Threading and Locking

ServerContextImpl
  BeaconServerStatusProvider ?

  2x BlockingUDPTransport (bcast and mcast, one thread each)
    calls ChannelProvider::channelFind with no locks held

  BlockingTCPAcceptor
    BlockingServerTCPTransportCodec -> BlockingAbstractCodec (send and recv threads)
      ServerResponseHandler
        calls ChannelProvider::channelFind
        calls ChannelProvider::createChannel
        calls Channel::create*

InternalClientContextImpl

  2x BlockingUDPTransport (bcast listener and ucast tx/rx, one thread each)

  BlockingTCPConnector
    BlockingClientTCPTransportCodec -> BlockingSocketAbstractCodec (send and recv threads)
      ClientResponseHandler
        calls MonitorRequester::monitorEvent with MonitorStrategyQueue::m_mutex locked

TODO

ServerChannelRequesterImpl::channelStateChange() - placeholder, needs implementation


the send queue in BlockingAbstractCodec has no upper bound



Monitor

ServerChannelImpl calls GWChannel::createMonitor with a MonitorRequester which is ServerMonitorRequesterImpl

The MonitorRequester is given a Monitor which is GWMonitor

GWChannel calls InternalChannelImpl::createMonitor with a GWMonitorRequester

GWMonitorRequester is given a Monitor which is ChannelMonitorImpl

Updates originate from the client side, entering as an argument when GWMonitorRequester::monitorEvent is called,
and exiting to the server when passed as an argument of a call to ServerMonitorRequesterImpl::monitorEvent.

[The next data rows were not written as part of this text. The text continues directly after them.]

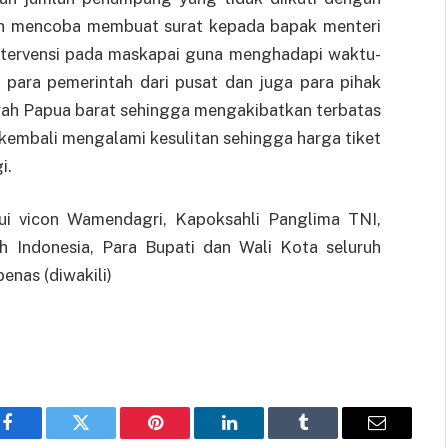
h mencoba membuat surat kepada bapak menteri
ntervensi pada maskapai guna menghadapi waktu-
ara pemerintah dari pusat dan juga para pihak
yah Papua barat sehingga mengakibatkan terbatas
kembali mengalami kesulitan sehingga harga tiket
i.
lui vicon Wamendagri, Kapoksahli Panglima TNI,
h Indonesia, Para Bupati dan Wali Kota seluruh
enas (diwakili)
Facebook
Twitter
Pinterest
LinkedIn
Tumblr
Email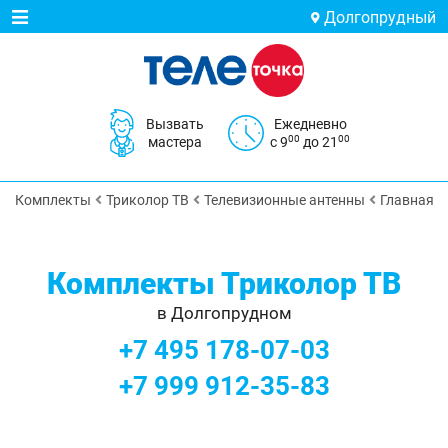
Долгопрудный
Вызвать
Ежедневно
00
00
мастера
с 9
до 21
Комплекты
Триколор ТВ
Телевизионные антенны
Главная
Комплекты Триколор ТВ
в Долгопрудном
+7 495 178-07-03
+7 999 912-35-83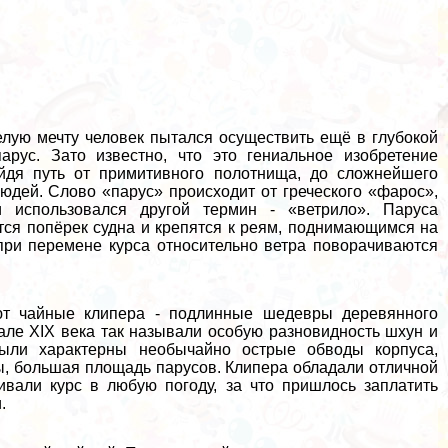
мелую мечту человек пытался осуществить ещё в глубокой
арус. Зато известно, что это гениальное изобретение
йдя путь от примитивного полотнища, до сложнейшего
юдей. Слово «парус» происходит от греческого «фарос»,
и использовался другой термин - «ветрило». Паруса
тся попёрек судна и крепятся к реям, поднимающимся на
при перемене курса относительно ветра поворачиваются
ют чайные клипера - подлинные шедевры деревянного
але XIX века так называли особую разновидность шхун и
были хаpaктерны необычайно острые обводы корпуса,
ы, большая площадь парусов. Клипера обладали отличной
ивали курс в любую погоду, за что пришлось заплатить
.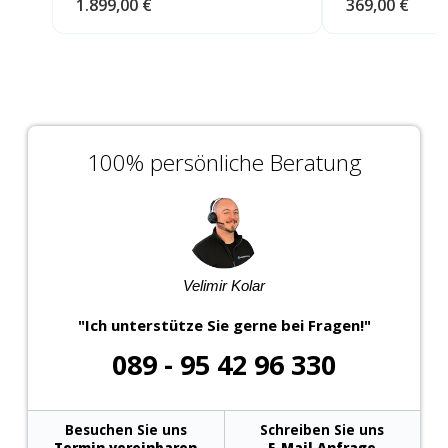
1.899,00 €
369,00 €
100% persönliche Beratung
Velimir Kolar
"Ich unterstütze Sie gerne bei Fragen!"
089 - 95 42 96 330
Besuchen Sie uns
Schreiben Sie uns
Termin vereinbaren
E-Mail Anfrage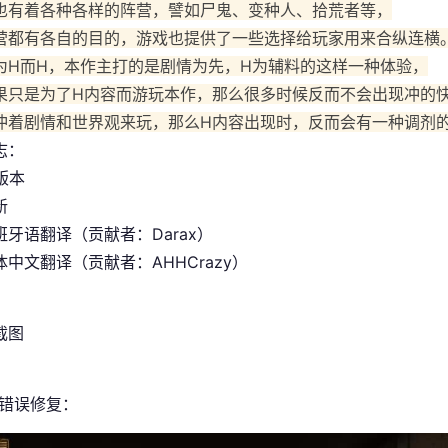
也有着各种各样的阵营，譬如尸鬼、变种人、拾荒者等，
营都有各自的目的，游戏也提供了一些选择给玩家用来合纵连横
为H而H，本作主打的是剧情为先，H为辅料的这样一种体验，
果只是为了H内容而游玩本作，那么很多时候反而不会出现冲的
冲着剧情和世界观来玩，那么H内容出现时，反而会有一种调剂
志：
 版本
新
班牙语翻译（贡献者：Darax）
中文翻译（贡献者：AHHCrazy）
/错误修复：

When an update is added to the monitor queue ServerMonitorRequesterImpl::monitorEvent is
called, as notification that the queue is not empty, which enqueues itself for transmission.
The associated TCP sender thread later calls ServerMonitorRequesterImpl::send(),
which calls GWMonitor::poll() to de-queue an event, which it encodes to the senders bytebuffer.
It then reschedules itself.